Before they call


Standing on the Promises
Isaiah 65:17-25 (NRSV)
For I am about to create new heavens
    and a new earth;
the former things shall not be remembered
    or come to mind.
But be glad and rejoice forever
    in what I am creating;
for I am about to create Jerusalem as a joy,
    and its people as a delight. 
I will rejoice in Jerusalem,
    and delight in my people;
no more shall the sound of weeping be heard in it,
    or the cry of distress.
No more shall there be in it
    an infant that lives but a few days,
    or an old person who does not live out a lifetime;
for one who dies at a hundred years will be considered a youth,
    and one who falls short of a hundred will be considered accursed.
They shall build houses and inhabit them;
    they shall plant vineyards and eat their fruit.
They shall not build and another inhabit;
    they shall not plant and another eat;
for like the days of a tree shall the days of my people be,
    and my chosen shall long enjoy the work of their hands.
They shall not labor in vain,
    or bear children for calamity;
for they shall be offspring blessed by the Lord—
    and their descendants as well.
Before they call I will answer,
    while they are yet speaking I will hear.
The wolf and the lamb shall feed together,
    the lion shall eat straw like the ox;
    but the serpent—its food shall be dust!
They shall not hurt or destroy
    on all my holy mountain,
says the Lord.

During the lectionary year we expect to hear certain things at certain seasons, the Nativity during Christmas, the Resurrection during Easter. Proper 28, the next to last Sunday of the year, we expect an ominous apocalyptic reading about what lies ahead. And not just ominous, it will be scary, threatening. So our gospel is taken from Luke’s version of the “Little Apocalypse,” with Jesus telling his disciples the terrible destruction that will come, not only to Jerusalem and the Temple, but to the society, and to them personally. It will be for them a latter day recurrence of the catastrophic invasion of 596-586 BC when the Babylonians reduced Jerusalem to a wasteland. 
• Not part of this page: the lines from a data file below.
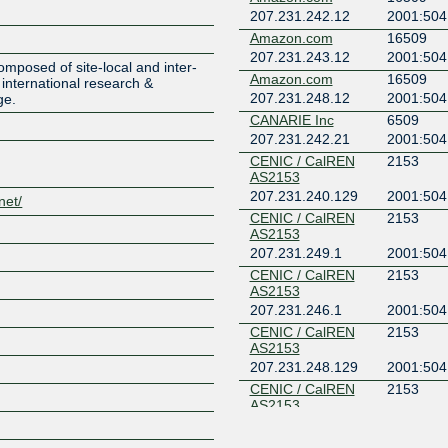
207.231.242.12
2001:504:
Amazon.com
16509
Z
207.231.243.12
2001:504
mposed of site-local and inter-
Amazon.com
16509
international research &
207.231.248.12
2001:504
ge.
CANARIE Inc
6509
207.231.242.21
2001:504:
CENIC / CalREN
2153
AS2153
207.231.240.129
2001:504
net/
CENIC / CalREN
2153
AS2153
207.231.249.1
2001:504:
CENIC / CalREN
2153
AS2153
207.231.246.1
2001:504:
CENIC / CalREN
2153
AS2153
207.231.248.129
2001:504
CENIC / CalREN
2153
AS2153
207.231.245.129
2001:504
CENIC / CalREN
2153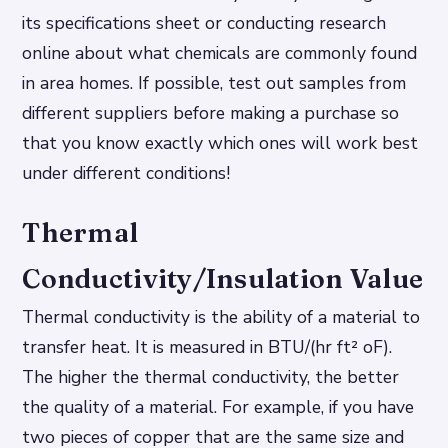
its specifications sheet or conducting research
online about what chemicals are commonly found
in area homes. If possible, test out samples from
different suppliers before making a purchase so
that you know exactly which ones will work best
under different conditions!
Thermal
Conductivity/Insulation Value
Thermal conductivity is the ability of a material to
transfer heat. It is measured in BTU/(hr ft² oF).
The higher the thermal conductivity, the better
the quality of a material. For example, if you have
two pieces of copper that are the same size and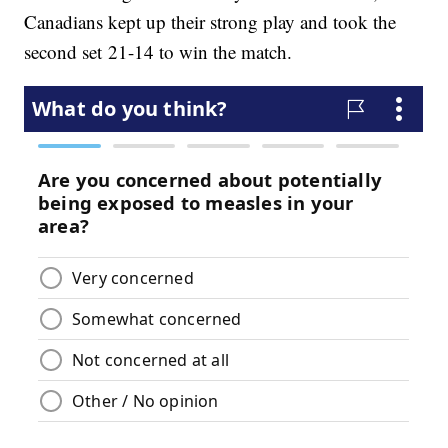
Canadians kept up their strong play and took the
second set 21-14 to win the match.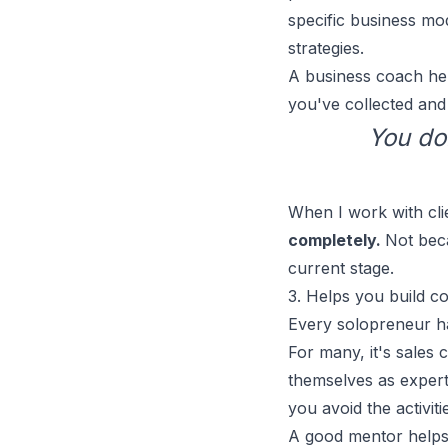
specific business mo
strategies.
A business coach help
you've collected and 
You do
When I work with clie
completely.
Not beca
current stage.
3. Helps you build c
Every solopreneur h
For many, it's
sales 
themselves as experts
you avoid the activit
A good mentor help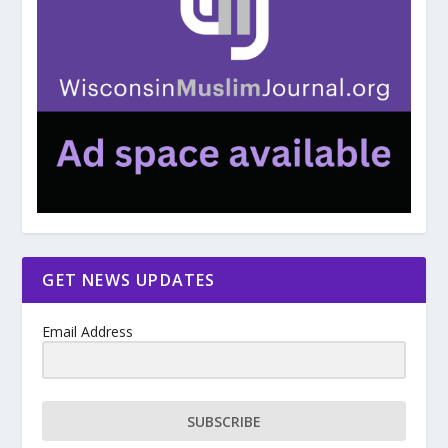
GET NEWS UPDATES
Email Address
SUBSCRIBE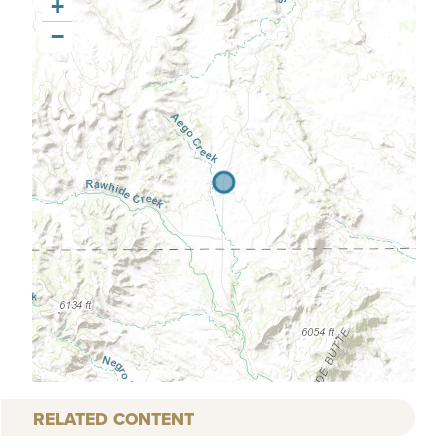
+
−
RELATED CONTENT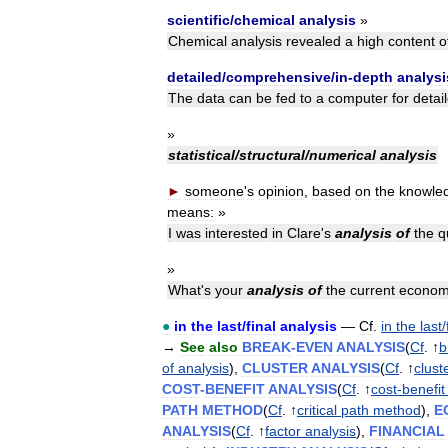
scientific
/
chemical
analysis
»
Chemical
analysis
revealed
a
high
content
o
detailed
/
comprehensive
/
in
-
depth
analysi
The
data
can
be
fed
to
a
computer
for
detai
»
statistical
/
structural
/
numerical
analysis
►
someone
'
s
opinion
,
based
on
the
knowle
means:
»
I
was
interested
in
Clare
'
s
analysis
of
the
q
»
What
'
s
your
analysis
of
the
current
econom
●
in
the
last
/
final
analysis
—
Cf
.
in
the
last
/
→
See
also
BREAK
-
EVEN
ANALYSIS
(
Cf
. ↑
b
of
analysis
),
CLUSTER
ANALYSIS
(
Cf
. ↑
clust
COST
-
BENEFIT
ANALYSIS
(
Cf
. ↑
cost
-
benefit
PATH
METHOD
(
Cf
. ↑
critical
path
method
),
E
ANALYSIS
(
Cf
. ↑
factor
analysis
),
FINANCIAL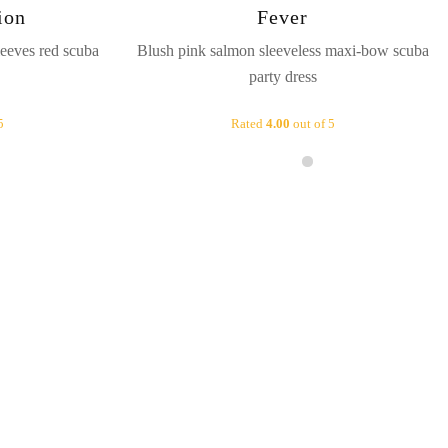
ion
Fever
eeves red scuba
Blush pink salmon sleeveless maxi-bow scuba
party dress
5
Rated
4.00
out of 5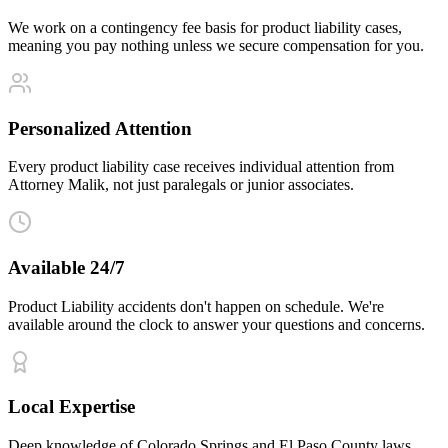
We work on a contingency fee basis for product liability cases,
meaning you pay nothing unless we secure compensation for you.
Personalized Attention
Every product liability case receives individual attention from
Attorney Malik, not just paralegals or junior associates.
Available 24/7
Product Liability accidents don't happen on schedule. We're
available around the clock to answer your questions and concerns.
Local Expertise
Deep knowledge of Colorado Springs and El Paso County laws,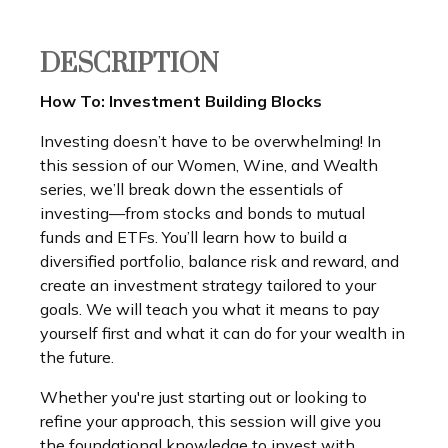
DESCRIPTION
How To: Investment Building Blocks
Investing doesn’t have to be overwhelming! In
this session of our Women, Wine, and Wealth
series, we’ll break down the essentials of
investing—from stocks and bonds to mutual
funds and ETFs. You’ll learn how to build a
diversified portfolio, balance risk and reward, and
create an investment strategy tailored to your
goals. We will teach you what it means to pay
yourself first and what it can do for your wealth in
the future.
Whether you're just starting out or looking to
refine your approach, this session will give you
the foundational knowledge to invest with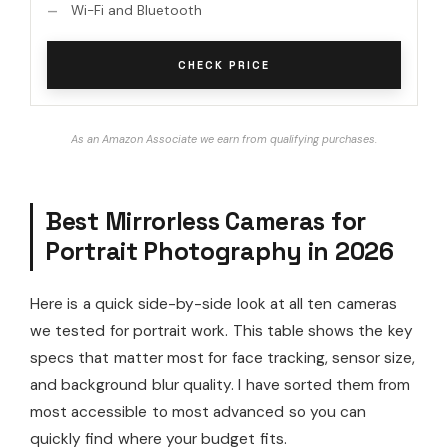
Wi-Fi and Bluetooth
CHECK PRICE
As an Amazon Associate we earn from qualifying purchases.
Best Mirrorless Cameras for
Portrait Photography in 2026
Here is a quick side-by-side look at all ten cameras
we tested for portrait work. This table shows the key
specs that matter most for face tracking, sensor size,
and background blur quality. I have sorted them from
most accessible to most advanced so you can
quickly find where your budget fits.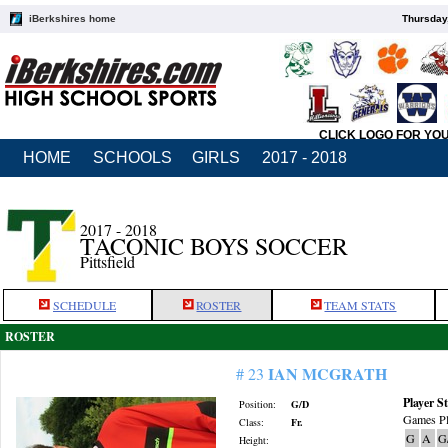
iBerkshires home
Thursday
CLICK LOGO FOR YO
HOME
SCHOOLS
GIRLS
2017 - 2018
2017 - 2018
TACONIC BOYS SOCCER
Pittsfield
SCHEDULE
ROSTER
TEAM STATS
ROSTER
IAN MCGRATH
# 23
Player St
Position:
G/D
Games Pl
Class:
Fr.
G
A
G
Height: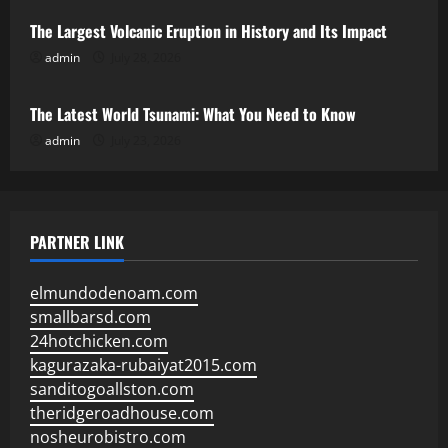
The Largest Volcanic Eruption in History and Its Impact
admin
July 28, 2026
Uncategorized
The Latest World Tsunami: What You Need to Know
admin
July 23, 2026
PARTNER LINK
elmundodenoam.com
smallbarsd.com
24hotchicken.com
kagurazaka-rubaiyat2015.com
sanditogoallston.com
theridgeroadhouse.com
nosheurobistro.com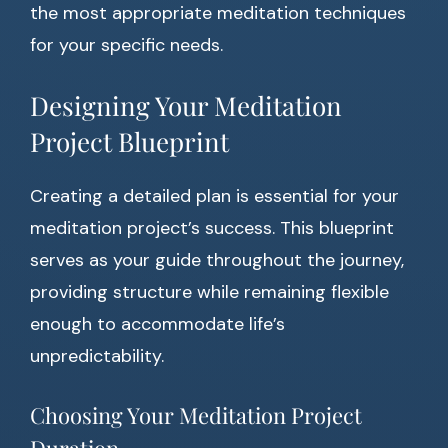
the most appropriate meditation techniques
for your specific needs.
Designing Your Meditation
Project Blueprint
Creating a detailed plan is essential for your
meditation project’s success. This blueprint
serves as your guide throughout the journey,
providing structure while remaining flexible
enough to accommodate life’s
unpredictability.
Choosing Your Meditation Project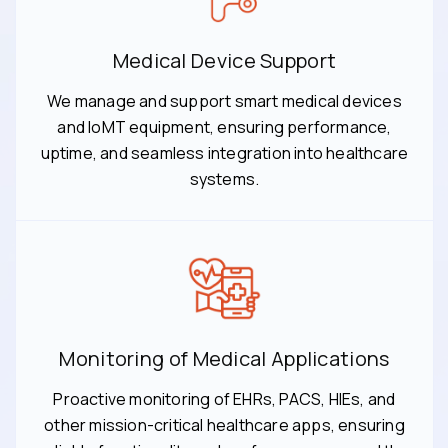
Medical Device Support
We manage and support smart medical devices
and IoMT equipment, ensuring performance,
uptime, and seamless integration into healthcare
systems.
Monitoring of Medical Applications
Proactive monitoring of EHRs, PACS, HIEs, and
other mission-critical healthcare apps, ensuring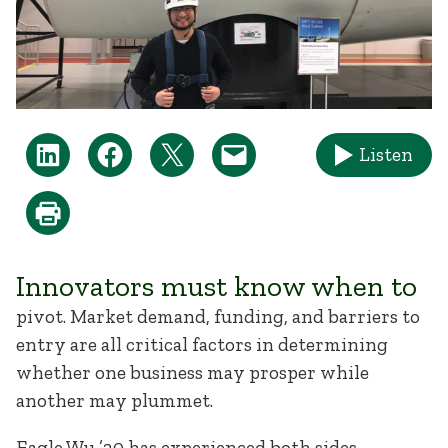
Listen
Innovators must know when to
pivot. Market demand, funding, and barriers to
entry are all critical factors in determining
whether one business may prosper while
another may plummet.
Eagle Wu ’20 has experienced both sides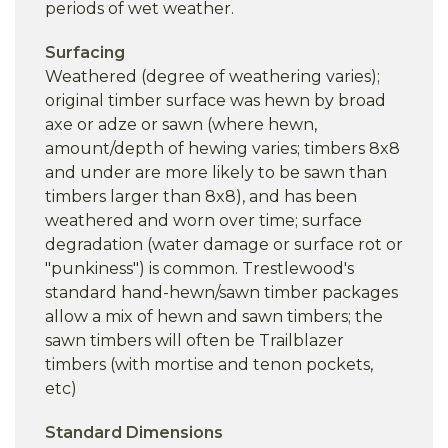
periods of wet weather.
Surfacing
Weathered (degree of weathering varies);
original timber surface was hewn by broad
axe or adze or sawn (where hewn,
amount/depth of hewing varies; timbers 8x8
and under are more likely to be sawn than
timbers larger than 8x8), and has been
weathered and worn over time; surface
degradation (water damage or surface rot or
"punkiness") is common. Trestlewood's
standard hand-hewn/sawn timber packages
allow a mix of hewn and sawn timbers; the
sawn timbers will often be Trailblazer
timbers (with mortise and tenon pockets,
etc)
Standard Dimensions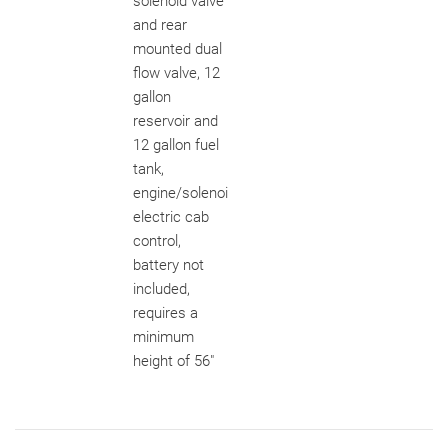
solenoid valve
and rear
mounted dual
flow valve, 12
gallon
reservoir and
12 gallon fuel
tank,
engine/solenoi
electric cab
control,
battery not
included,
requires a
minimum
height of 56"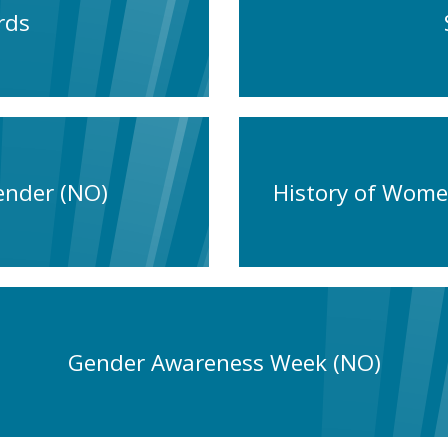
rds
ender (NO)
History of Wome
Gender Awareness Week (NO)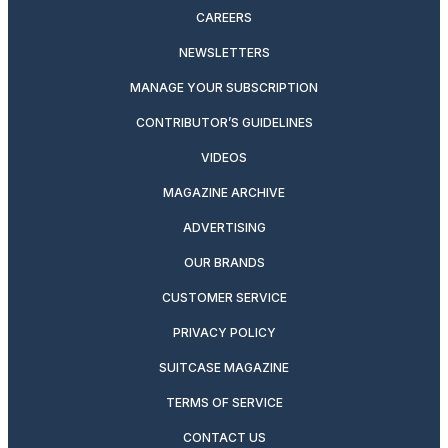
CAREERS
NEWSLETTERS
MANAGE YOUR SUBSCRIPTION
CONTRIBUTOR’S GUIDELINES
VIDEOS
MAGAZINE ARCHIVE
ADVERTISING
OUR BRANDS
CUSTOMER SERVICE
PRIVACY POLICY
SUITCASE MAGAZINE
TERMS OF SERVICE
CONTACT US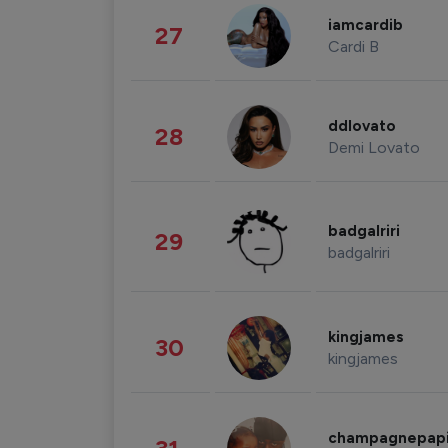
iamcardib
27
Cardi B
ddlovato
28
Demi Lovato
badgalriri
29
badgalriri
kingjames
30
kingjames
champagnepap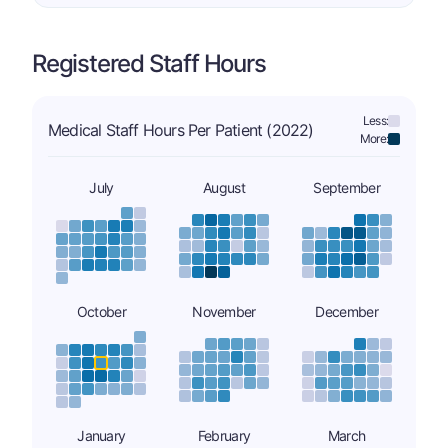
Registered Staff Hours
Less:
Medical Staff Hours Per Patient (2022)
More:
July
August
September
October
November
December
January
February
March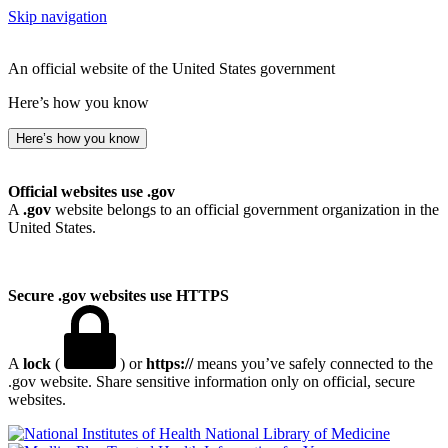
Skip navigation
An official website of the United States government
Here’s how you know
Here’s how you know
Official websites use .gov
A
.gov
website belongs to an official government organization in the
United States.
Secure .gov websites use HTTPS
A
lock
(
) or
https://
means you’ve safely connected to the
.gov website. Share sensitive information only on official, secure
websites.
National Library of Medicine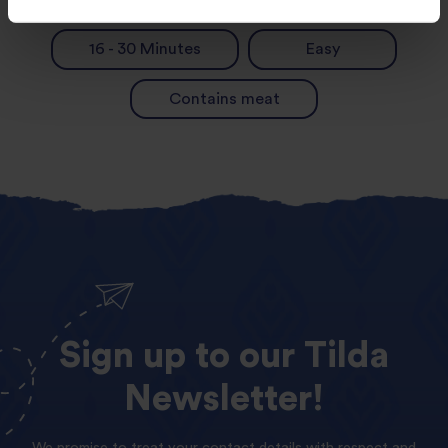
16 - 30 Minutes
Easy
Contains meat
Sign
up
to
our
Tilda
Newsletter!
We promise to treat your contact details with respect and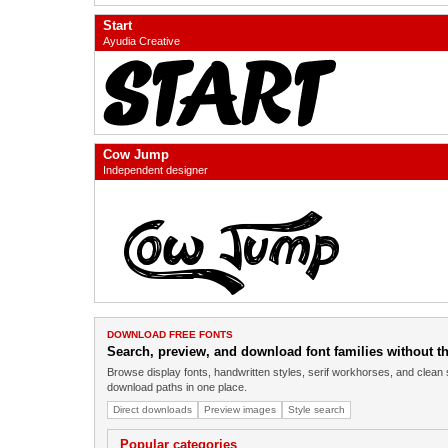
Start
Ayudia Creative
Cow Jump
Independent designer
DOWNLOAD FREE FONTS
Search, preview, and download font families without the
Browse display fonts, handwritten styles, serif workhorses, and clean 
download paths in one place.
Direct downloads
Preview images
Style search
Popular categories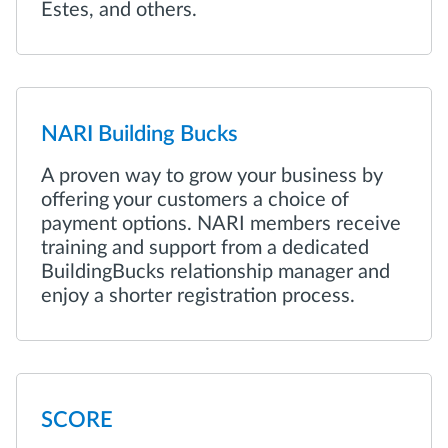
Estes, and others.
NARI Building Bucks
A proven way to grow your business by
offering your customers a choice of
payment options. NARI members receive
training and support from a dedicated
BuildingBucks relationship manager and
enjoy a shorter registration process.
SCORE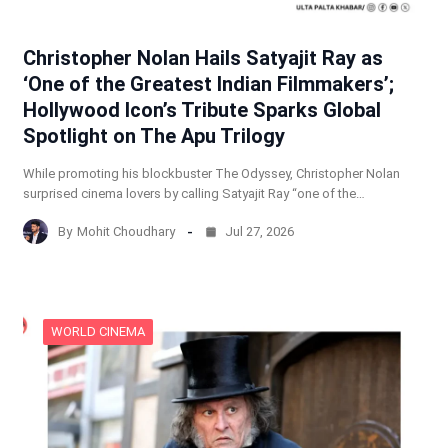
Christopher Nolan Hails Satyajit Ray as
‘One of the Greatest Indian Filmmakers’;
Hollywood Icon’s Tribute Sparks Global
Spotlight on The Apu Trilogy
While promoting his blockbuster The Odyssey, Christopher Nolan
surprised cinema lovers by calling Satyajit Ray “one of the…
By
Mohit Choudhary
Jul 27, 2026
WORLD CINEMA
It’s scary, but there is promise. In the gospel reading there is promise for the faithful. In fact, promise is nearly always part of the apocalyptic genre, I don’t know that it’s right to call it “the apocalyptic carrot,” but it’s usually there. We see it in Revelation, promise for Christians who remain faithful to Christ through the horrors of the persecution. In Sunday’s gospel, Luke recalls Jesus saying that we faithful will be OK, not a hair of our head will be harmed. Isaiah is one of the Old Testament “prophets of doom,” predicting terrible calamity for Judea, Jerusalem and God’s people Israel, which in fact came down on them with the Babylonian invasion. Yet even in Isaiah there is promise: Jerusalem will be restored as a place of joy, a new creation. That’s what Sunday’s first reading is all about. It's not really "carrot" either, it's chesed, steadfast love, God's lovingkindness. "Before they call, I will answer." God is faithful even though we are not.